After searching the unit for her I call my sister thinking she's got her out in the world for her birthday. Indeed, they've been out all day, to church, out for a walk and finally over at her apartment. My sister's been cooking and my mom's been sitting and snacking and obsessing over piles of paper strewn about the floor. Mom still likes order even in her scrambled state.
So I go and mom is there looking out the window and she sees me and my now visible baby bump, smiles and says my name. And she tells me I'm pregnant and she touches my belly and I tell her it's a boy and we'll call him Joe, named after her.
My mom has a plate of cubed beets that she's been slowly working on and I settle in near her. I eat a few beets from her plate and the sisters talk. Slowly, mom meticulously stabs three cubes on a fork and holds the plate to me. At first I refuse then I see her look of determination so I thank her and eat the beets. Another few minutes and mom has loaded up the fork again, holding the plate and admonishing me. I eat three more beets and smile at the birthday girl, glad that I'm pregnant so she could enjoy my belly too. She looks at it a lot and puts her gentle old hand on it, slowly moving it around waiting for an elusive kick or nudge that doesn't come. I think that Baby Joe sits a little more still in her presence, getting his first lessons in patience and compassion from the master herself.
Then it's time to go, mom ambles down the dark hallway, inches her way down a flight of steps and the two of us settle on a bench outside to wait for my sister to get her car from the garage. And it starts to rain hard and fast and straight down and we look at each other and smile pitiful smiles. She lifts her jacket up a bit in a symbolic gesture, looking at me and motioning me to duck in out of the rain. The shelter she's created with her jacket is enough to protect maybe a small child, not me. So I dash to my car and retrieve a blanket and as I trot back I see her silhouette hunched and patient in the rain and I feel incredibly sad that I can't really protect her from this. I throw the blanket over our heads and she says that's nice. Another couple minutes and her chariot has arrived. Mom inches down another set of steps in the rain, she's in the car and they're off. I drive home in the downpour, worrying that she'll get pneumonia again. I arrive home to a child unwilling to let his parents have a conversation about the day's events and the inevitable sadness that comes when I see mom so vulnerable.

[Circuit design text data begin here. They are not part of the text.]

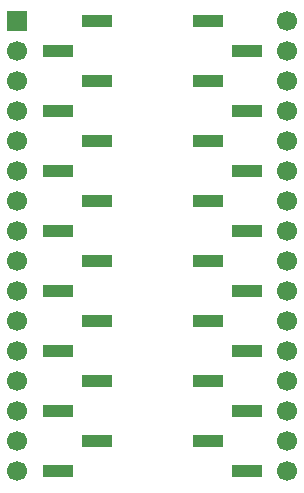
<source format=gbs>
G04 #@! TF.GenerationSoftware,KiCad,Pcbnew,9.0.6*
G04 #@! TF.CreationDate,2026-01-07T21:29:58-06:00*
G04 #@! TF.ProjectId,QFP-32_7x7_P0.8,5146502d-3332-45f3-9778-375f50302e38,rev?*
G04 #@! TF.SameCoordinates,Original*
G04 #@! TF.FileFunction,Soldermask,Bot*
G04 #@! TF.FilePolarity,Negative*
%FSLAX46Y46*%
G04 Gerber Fmt 4.6, Leading zero omitted, Abs format (unit mm)*
G04 Created by KiCad (PCBNEW 9.0.6) date 2026-01-07 21:29:58*
%MOMM*%
%LPD*%
G01*
G04 APERTURE LIST*
%ADD10R,1.700000X1.700000*%
%ADD11C,1.700000*%
%ADD12R,2.510000X1.000000*%
G04 APERTURE END LIST*
D10*
X127000000Y-101600000D03*
D11*
X127000000Y-104140000D03*
X127000000Y-106680000D03*
X127000000Y-109220000D03*
X127000000Y-111760000D03*
X127000000Y-114300000D03*
X127000000Y-116840000D03*
X127000000Y-119380000D03*
X127000000Y-121920000D03*
X127000000Y-124460000D03*
X127000000Y-127000000D03*
X127000000Y-129540000D03*
X127000000Y-132080000D03*
X127000000Y-134620000D03*
X127000000Y-137160000D03*
X127000000Y-139700000D03*
X149860000Y-101600000D03*
X149860000Y-104140000D03*
X149860000Y-106680000D03*
X149860000Y-109220000D03*
X149860000Y-111760000D03*
X149860000Y-114300000D03*
X149860000Y-116840000D03*
X149860000Y-119380000D03*
X149860000Y-121920000D03*
X149860000Y-124460000D03*
X149860000Y-127000000D03*
X149860000Y-129540000D03*
X149860000Y-132080000D03*
X149860000Y-134620000D03*
X149860000Y-137160000D03*
X149860000Y-139700000D03*
D12*
X133735000Y-101596642D03*
X130425000Y-104136642D03*
X133735000Y-106676642D03*
X130425000Y-109216642D03*
X133735000Y-111756642D03*
X130425000Y-114296642D03*
X133735000Y-116836642D03*
X130425000Y-119376642D03*
X133735000Y-121916642D03*
X130425000Y-124456642D03*
X133735000Y-126996642D03*
X130425000Y-129536642D03*
X133735000Y-132076642D03*
X130425000Y-134616642D03*
X133735000Y-137156642D03*
X130425000Y-139696642D03*
X143125000Y-101596642D03*
X146435000Y-104136642D03*
X143125000Y-106676642D03*
X146435000Y-109216642D03*
X143125000Y-111756642D03*
X146435000Y-114296642D03*
X143125000Y-116836642D03*
X146435000Y-119376642D03*
X143125000Y-121916642D03*
X146435000Y-124456642D03*
X143125000Y-126996642D03*
X146435000Y-129536642D03*
X143125000Y-132076642D03*
X146435000Y-134616642D03*
X143125000Y-137156642D03*
X146435000Y-139696642D03*
M02*

</source>
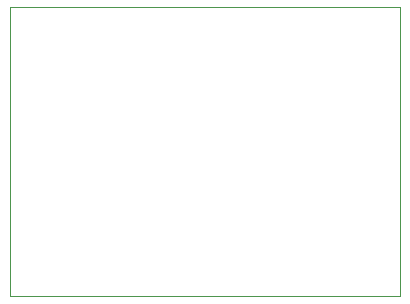
<source format=gbr>
%TF.GenerationSoftware,KiCad,Pcbnew,9.0.4*%
%TF.CreationDate,2025-09-16T01:09:41+05:30*%
%TF.ProjectId,PCB designing,50434220-6465-4736-9967-6e696e672e6b,rev?*%
%TF.SameCoordinates,Original*%
%TF.FileFunction,Profile,NP*%
%FSLAX46Y46*%
G04 Gerber Fmt 4.6, Leading zero omitted, Abs format (unit mm)*
G04 Created by KiCad (PCBNEW 9.0.4) date 2025-09-16 01:09:41*
%MOMM*%
%LPD*%
G01*
G04 APERTURE LIST*
%TA.AperFunction,Profile*%
%ADD10C,0.050000*%
%TD*%
G04 APERTURE END LIST*
D10*
X171500000Y-78000000D02*
X138500000Y-78000000D01*
X138500000Y-78000000D02*
X138500000Y-76750000D01*
X171500000Y-53500000D02*
X171500000Y-78000000D01*
X138500000Y-53500000D02*
X171500000Y-53500000D01*
X138500000Y-76750000D02*
X138500000Y-53500000D01*
M02*

</source>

And I realize that I'm a vulnerable adult, too, magnified by the surging hormones. I'm more sensitive and raw these days and I consider it a byproduct of the pregnancy. My child throws a toy, a rock, a truck at me. K and I systematically take toys away from him for his behavior and he screams, settles down and throws another object at me. K removes him for a couple time-outs, more toy removal, more tantrums and yet we, the parents, hold it together for an hour or so, trying to stay patient, knowing that he's four and selfish and is just trying to control his universe. A common trait for humans. I finally just start to cook dinner, never really finishing our conversation. Then I get very hungry, lay on the couch and start to cry. Dinner is nowhere near completion. The boys go out to get me a slice of cheese pizza while I sit in a quiet house and wonder when mom will get sick again, when my boy will learn compassion, whether Baby Joe will get to meet his namesake.